Oh, and at a tie for the longest word in the English language, floccinauccinihilipilification is a lot of fun to say. “Flock-sih-noss-si-ny-hill-ih-pill-ih-fih-CAY-shun.”

And while we’re on the subject of pronunciation, please note that there *is* a sort of consistency when a word that is spelled the same way for a verb and for a noun is pronounced differently. What I mean is that all of the verbs have something in common, and all of the nouns have a different thing in common.

Try it. You’ll notice the accented syllable changes. (And, of course, now that I’m pressed to come up with an example, I’m only thinking of single-syllable verbs. Not helpful.)

50 Michelle Dulak Thomson June 26, 2005 at 9:02 pm

Dean,

I prefer the English sensibility on this myself, Michelle. Read The Onomastic Cringe, which is still a classic.

Oh, I remember “The Onomastic Cringe,” and it indeed a classic. But that’s not “the English sensibility,” which is what I was trying to say. To my ears, the BBC announcers were almost exaggeratedly “accurate” about most of the major European languages, but lackadaisically Anglified their Spanish, and I wondered why.

Believe me, I’m not of the pronounce-it-as-we-do-or-die school, which is a good thing, because in many, many cases I couldn’t pronounce a word or a name “properly” to save my life. (FWIW, I always kind of liked the hearty way Löwenbräu cheerfully called itself “LOW-en-brow” in its American TV advertising. As though to say, “hey, we’re just selling beer here, and we really don’t give a flying f’ how it’s pronounced it in Munich.”)

51 Michelle Dulak Thomson June 26, 2005 at 9:05 pm

” . . . indeed is a classic.” And “As though as to say . . .” Sorry. And to think I’d just previewed it to make sure the umlauts were OK.

52 Mike "Veeshir" Fisher June 27, 2005 at 10:47 am

As a kid, despite knowing and using the word “facetious”, I always read it as “facet-us”.

I was probably 15 before I realized they were the same word.

53 Richard Lawrence Cohen June 27, 2005 at 5:21 pm

My father, who was an English teacher, taught me the term for mispronouncing a word because you’d only seen it in print, not heard it said aloud: orthographic pronunciation. He said it was an honorable flaw, a trait of people who read a lot and were intellectually upwardly mobile.

54 David Gillies June 28, 2005 at 12:55 pm

Nope: lissom has a short (breve) i, as per the i in ‘hit’. British pronunciation of facile is short a, long i (a as in ‘cat’, i as in ‘pie’). A number of your other pronunciations sound odd to my ears. This is of course a problem with any pronunciation guide.

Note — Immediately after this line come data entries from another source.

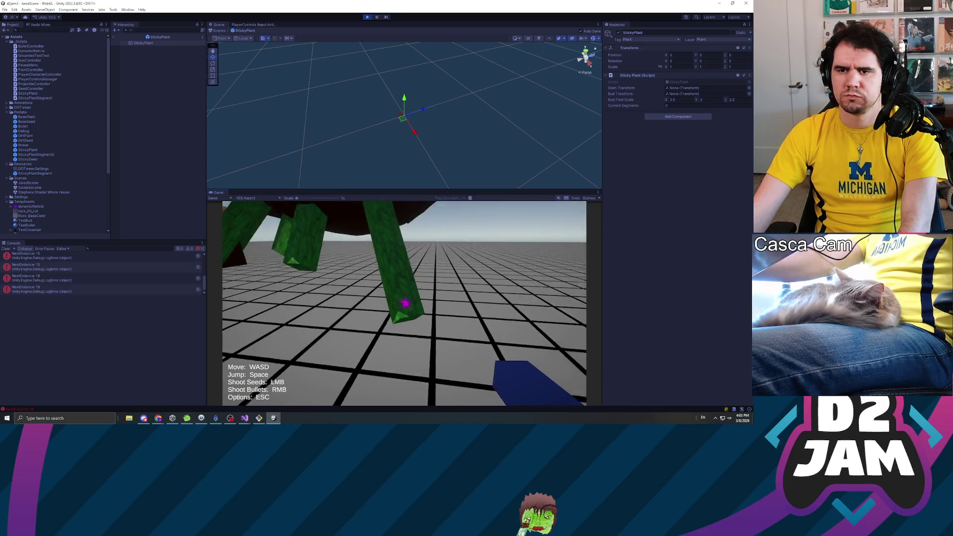
{"action": "key", "text": "Escape"}
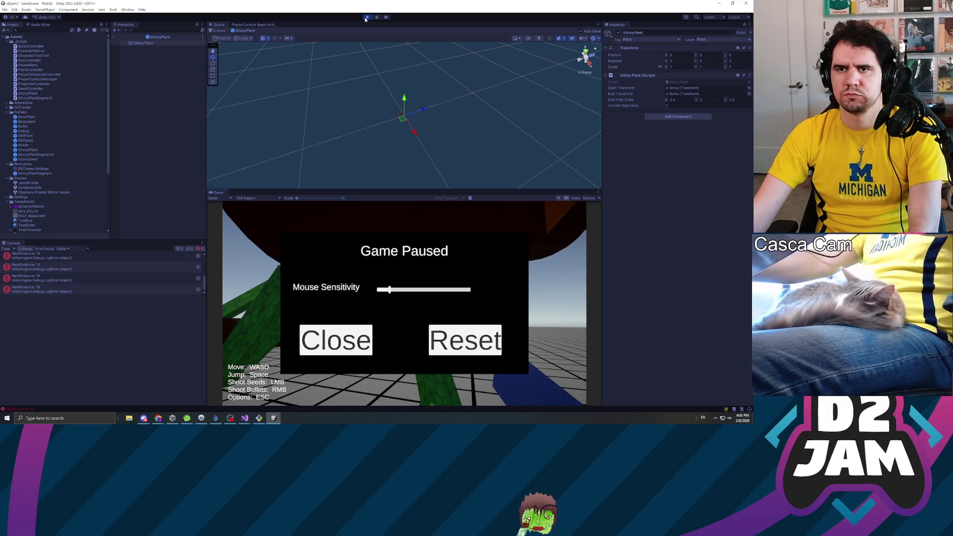
Stop the game and save the edited sticky plant script in Visual Studio to recompile.
{"action": "key", "text": "ctrl+p"}
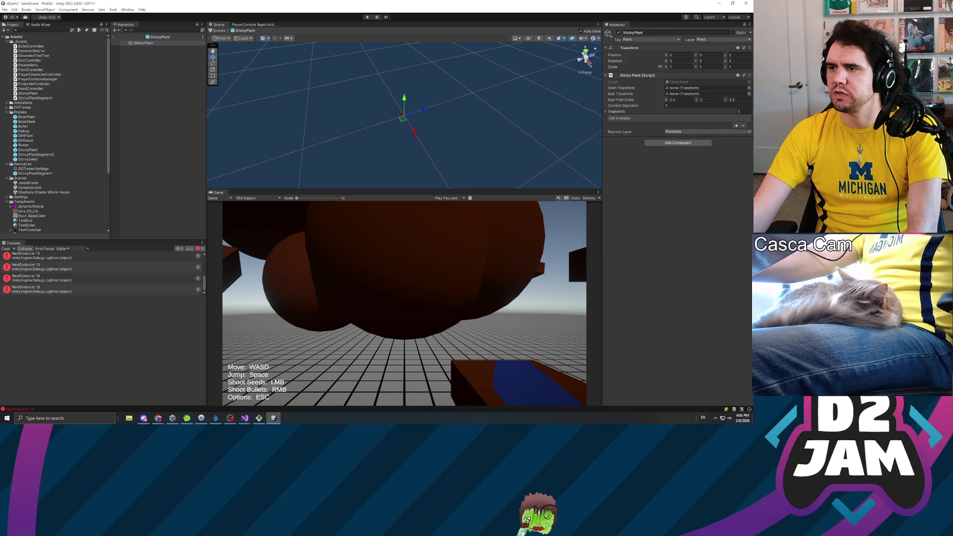
{"action": "key", "text": "alt+Tab"}
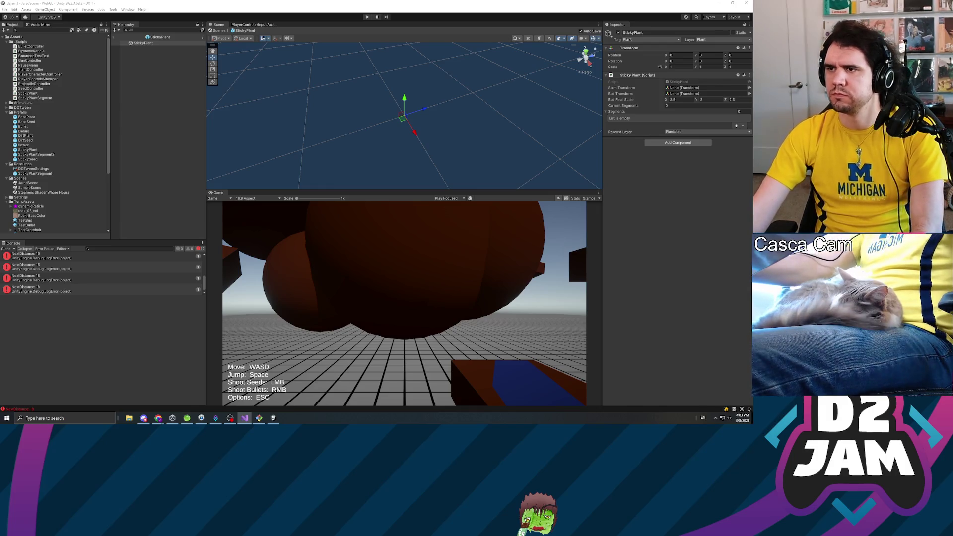
{"action": "key", "text": "ctrl+s"}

More accurate rendering can be achived with Unicode encodings of IPA phonetic symbols. For example, in the US, the word ‘garage’ has a sort of faux-French pronunciation: gəräzh, whereas in British English it’s gărĭj. Further, RP British English (my accent) is non-rhotic, US English is (in general) rhotic. We distinguish ‘t’ and ‘d’ more strongly, so that ‘coating’ and ‘coding’ sound quite different in RP.

To read this you’ll need a browser with UTF-8 support.

55 Michelle Dulak Thomson June 28, 2005 at 3:54 pm

David Gillies,

I’ve actually seen “garage” spelled (er, spelt) in England as “garridge,” which is pronounced pretty well as it looks, with the first syllable accented.

Re ‘d’ vs. ‘t,’ I came back from a year in London with “an accent,” of which the one vestige people still notice 16 years later is that I emphasize my ‘t’s, especially at the ends of words, but also internally.

56 Saltation July 1, 2005 at 1:00 pm

>(For the record, the proper pronunciation of those words is “FASS-iyle,” “in-KO-it,” “PALL-ee-glott,” and “LIE-some.”)

uh… no. facile is correct, the others are not.

using your syntax:

in-KO-ate

POLL-ee-glott

LISS-um (or LISS-some)

but i must wholeheartedly applaud Richard Cohen’s father’s words (previous commenter)

but it’s a fluid constantly changing language. and if you want to REALLY amuse yourself, read books from the 17th and 18th centuries, and discover that words don’t mean the same thing now as they did then. like “discover”- which meant something closer to “show” (uncover). and words like though and through and bough, were all pronounced thuff, thruff, and buff.